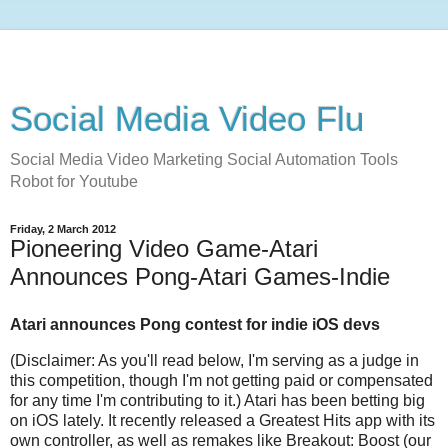
Social Media Video Flu
Social Media Video Marketing Social Automation Tools
Robot for Youtube
Friday, 2 March 2012
Pioneering Video Game-Atari
Announces Pong-Atari Games-Indie
Atari announces Pong contest for indie iOS devs
(Disclaimer: As you'll read below, I'm serving as a judge in
this competition, though I'm not getting paid or compensated
for any time I'm contributing to it.) Atari has been betting big
on iOS lately. It recently released a Greatest Hits app with its
own controller, as well as remakes like Breakout: Boost (our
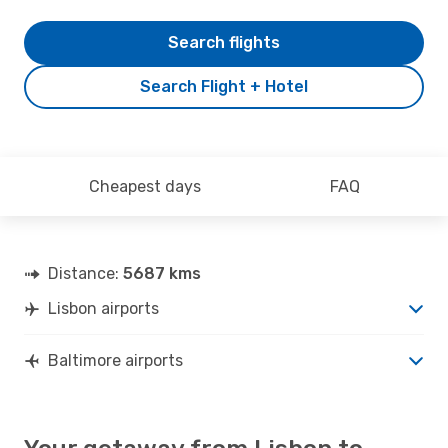
Search flights
Search Flight + Hotel
Cheapest days
FAQ
Distance:
5687 kms
Lisbon airports
Baltimore airports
※
Task statement → Find each line holding the string "airports" in the listing above, then copy it.

Result of this exercise →
Lisbon airports
Baltimore airports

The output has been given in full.